Sunday, November 06, 2005

Ho Ho Ho and a Bottle o' Rum

You might have seen this rather unusual story in the news:

"Pirates armed with grenade launchers and machine guns tried to hijack a luxury cruise liner off the east African coast Saturday, but the ship outran them, officials said. Two boats full of pirates approached the Seabourn Spirit about 100 miles off the Somali coast and opened fire while the heavily armed bandits tried to get onboard, said Bruce Good, spokesman for the Miami-based Seabourn Cruise Line, a subsidiary of Carnival Corp. The ship escaped by shifting to high speed and changing course."

Apparently...not so unusual and there is often quite a degree of professional organization. I did some digging and found some interesting info. Apparently there are fifty to several hundred of these pirating incidents a year and they are probably under reported. Most incidents are against commercial craft but private craft are known to have been attacked.
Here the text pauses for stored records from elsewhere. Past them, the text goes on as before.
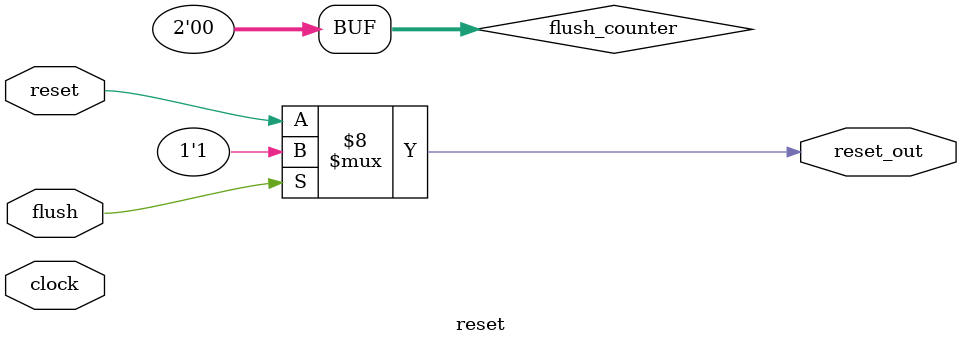
<source format=v>
`timescale 1ns / 1ps

module reset(
    input clock,
    input reset,
    input flush,
    output reg reset_out
);
integer i;
    reg [1:0] flush_counter = 2'b00;  // Initialize flush_counter to 0

    always @(*) begin
        if (flush) begin
        
        for(i=0; i<3; i=i+1)
            reset_out <= 1'b1;
            
    end
          
         else reset_out <= reset;

    end

endmodule

</source>
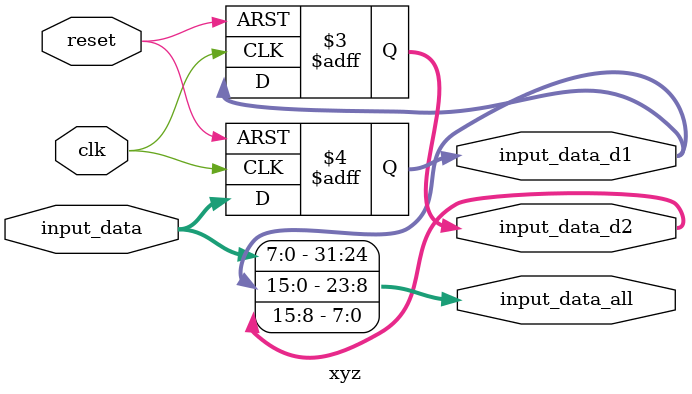
<source format=v>
module xyz#(
    parameter MAIN_TAP          = 2         ,   // 主抽头数
    parameter PRE_TAP           = 1         ,
    parameter POST_TAP          = 1         ,
    parameter TOTAL_TAP         = 1 * 4     ,   // 总抽头数
    parameter INPUT_DATA_WIDTH  = 8            // 输入数据数据位宽
)
(
    input wire clk,
    input wire reset,
    input wire     [INPUT_DATA_WIDTH * MAIN_TAP                    -1:0]           input_data               ,
    output reg     [INPUT_DATA_WIDTH * MAIN_TAP                    -1:0]           input_data_d1            ,   // 前一时刻的数据
    output reg     [INPUT_DATA_WIDTH * MAIN_TAP                    -1:0]           input_data_d2            ,   // 前前时刻的数据
    output wire    [INPUT_DATA_WIDTH * TOTAL_TAP                   -1:0]           input_data_all               // 输入数据的全体
);

    //-------------------保存三个节拍的数据----------------------//
    always @(posedge clk or posedge reset) begin
        if (reset)  input_data_d1   <=  'b0                                 ;
        else        input_data_d1   <=  input_data                          ;   // 保存当前节拍的数据
    end

    always @(posedge clk or posedge reset) begin
        if(reset)   input_data_d2   <=  'b0                                 ;
        else        input_data_d2   <=  input_data_d1                       ;   // 保存上一节拍的数据
    end

    assign input_data_all    =   {
        input_data      [0      +: INPUT_DATA_WIDTH * POST_TAP]                         ,   // 此时   大端[8 * POST_TAP-1 : 0]
        input_data_d1                                                                   ,   // 前-->接收到下一拍（也就是此时的）数据后，才能开始处理这个节拍的数据 [8 * MAIN_TAP -1:0] 
        input_data_d2   [INPUT_DATA_WIDTH * MAIN_TAP-1 -: INPUT_DATA_WIDTH * PRE_TAP]       // 前前  大端[8 * PRE_TAP-1:0]
    };
 
    endmodule

</source>
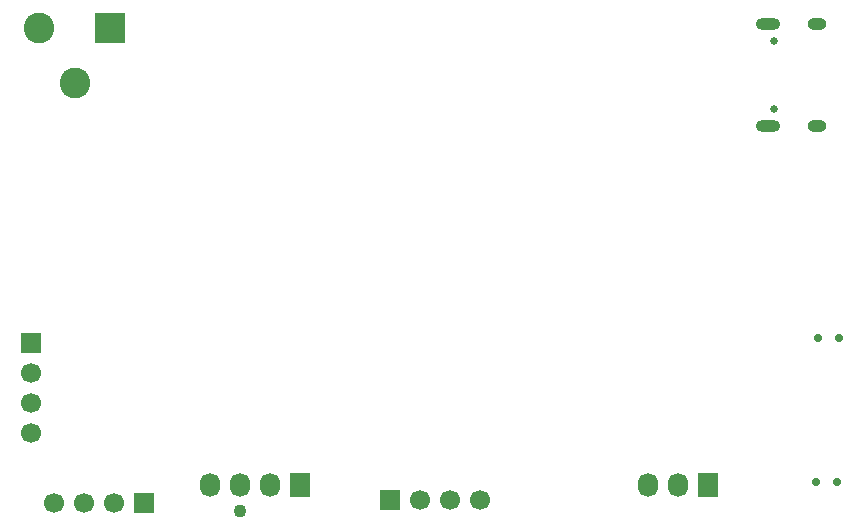
<source format=gbr>
%TF.GenerationSoftware,KiCad,Pcbnew,9.0.2*%
%TF.CreationDate,2025-07-02T17:03:22+05:30*%
%TF.ProjectId,ESP32-RoboCore V1,45535033-322d-4526-9f62-6f436f726520,rev?*%
%TF.SameCoordinates,Original*%
%TF.FileFunction,Soldermask,Bot*%
%TF.FilePolarity,Negative*%
%FSLAX46Y46*%
G04 Gerber Fmt 4.6, Leading zero omitted, Abs format (unit mm)*
G04 Created by KiCad (PCBNEW 9.0.2) date 2025-07-02 17:03:22*
%MOMM*%
%LPD*%
G01*
G04 APERTURE LIST*
%ADD10R,1.730000X2.030000*%
%ADD11O,1.730000X2.030000*%
%ADD12R,1.700000X1.700000*%
%ADD13C,1.700000*%
%ADD14C,0.700000*%
%ADD15C,0.650000*%
%ADD16O,2.100000X1.000000*%
%ADD17O,1.600000X1.000000*%
%ADD18R,2.600000X2.600000*%
%ADD19C,2.600000*%
%ADD20C,1.100000*%
G04 APERTURE END LIST*
D10*
%TO.C,J3*%
X108080000Y-65250000D03*
D11*
X105540000Y-65250000D03*
X103000000Y-65250000D03*
%TD*%
D12*
%TO.C,J6*%
X60370000Y-66750000D03*
D13*
X57830000Y-66750000D03*
X55290000Y-66750000D03*
X52750000Y-66750000D03*
%TD*%
D14*
%TO.C,SW2*%
X119050000Y-65000000D03*
X117250000Y-65000000D03*
%TD*%
D15*
%TO.C,J1*%
X113710000Y-33390000D03*
X113710000Y-27610000D03*
D16*
X113180000Y-34820000D03*
D17*
X117360000Y-34820000D03*
D16*
X113180000Y-26180000D03*
D17*
X117360000Y-26180000D03*
%TD*%
D18*
%TO.C,J2*%
X57500000Y-26500000D03*
D19*
X51500000Y-26500000D03*
X54500000Y-31200000D03*
%TD*%
D12*
%TO.C,J5*%
X50750000Y-53210000D03*
D13*
X50750000Y-55750000D03*
X50750000Y-58290000D03*
X50750000Y-60830000D03*
%TD*%
D14*
%TO.C,SW1*%
X119180000Y-52800000D03*
X117380000Y-52800000D03*
%TD*%
D20*
%TO.C,J4*%
X68500000Y-67410000D03*
D10*
X73580000Y-65250000D03*
D11*
X71040000Y-65250000D03*
X68500000Y-65250000D03*
X65960000Y-65250000D03*
%TD*%
D12*
%TO.C,J7*%
X81170000Y-66500000D03*
D13*
X83710000Y-66500000D03*
X86250000Y-66500000D03*
X88790000Y-66500000D03*
%TD*%
M02*

</source>
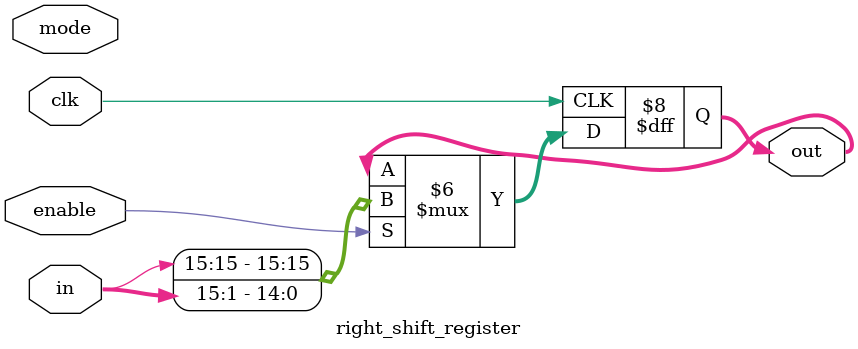
<source format=sv>
module right_shift_register #(parameter width = 16)(
  input             clk,
  input             enable,		 // 0: do not shift; 1: enable shift
  input signed [width-1:0] in,          // data input to be shifted
  input             mode,        // arithmetic (0) or logical (1) shift
  output logic signed [width-1:0] out); // output = shifted or original input

	
	always @(posedge clk) 	begin
// fill in the guts	-- holds or shifts by 1 bit position
//    enable   mode      out  
//      0       0        hold
//		0       1	     hold
//		1       1	     logical right shift
//		1		0	     arithmetic right shift
		if(enable) begin
		    if(mode) begin
			    out <= {in[width-1],in[width-1:1]};  // enable == 1, mode == 1
			end else begin
			    out <= in >>> 1;  // enable == 1, mode == 0
			end
		end
		// enable == 0, mode == x, do nothing
    end

endmodule

</source>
The concentration of piracy incidents continues to be located in areas with little or no maritime law enforcement, political and economic stability, and a high volume of commercial activity. Incidents of piracy tend to occur in four regional areas: Southeast Asia, Africa, South America, and Central America. Furthermore, most incidents of maritime crime occur in coastal waters with nearly 80 percent of all reported piracy incidents occurring in territorial waters.

Today's piracy is more than a nuisance to commercial shipping. It affects maritime traffic in vital shipping lanes, particularly in Southeast Asia. Attacks on oil supertankers hold the potential to ignite environmental disasters. Attacks by pirate craft may invite military reprisals, and there is a continuing problem off the coast of China with what amounts to state-sponsored piracy by some official Chinese craft.

Check out this article from a British newspaper that starts: A typical Radio Singapore broadcast is “here is the shipping forecast; shippers should expect high incidents of sea piracy, hijacking and murder in the Straits of Malacca and Singapore. Crews should be especially alert in waters off Indonesia’s Aceh Province. Beware of heavily armed speed boats, but even fishing boats should be regarded as a potential threat.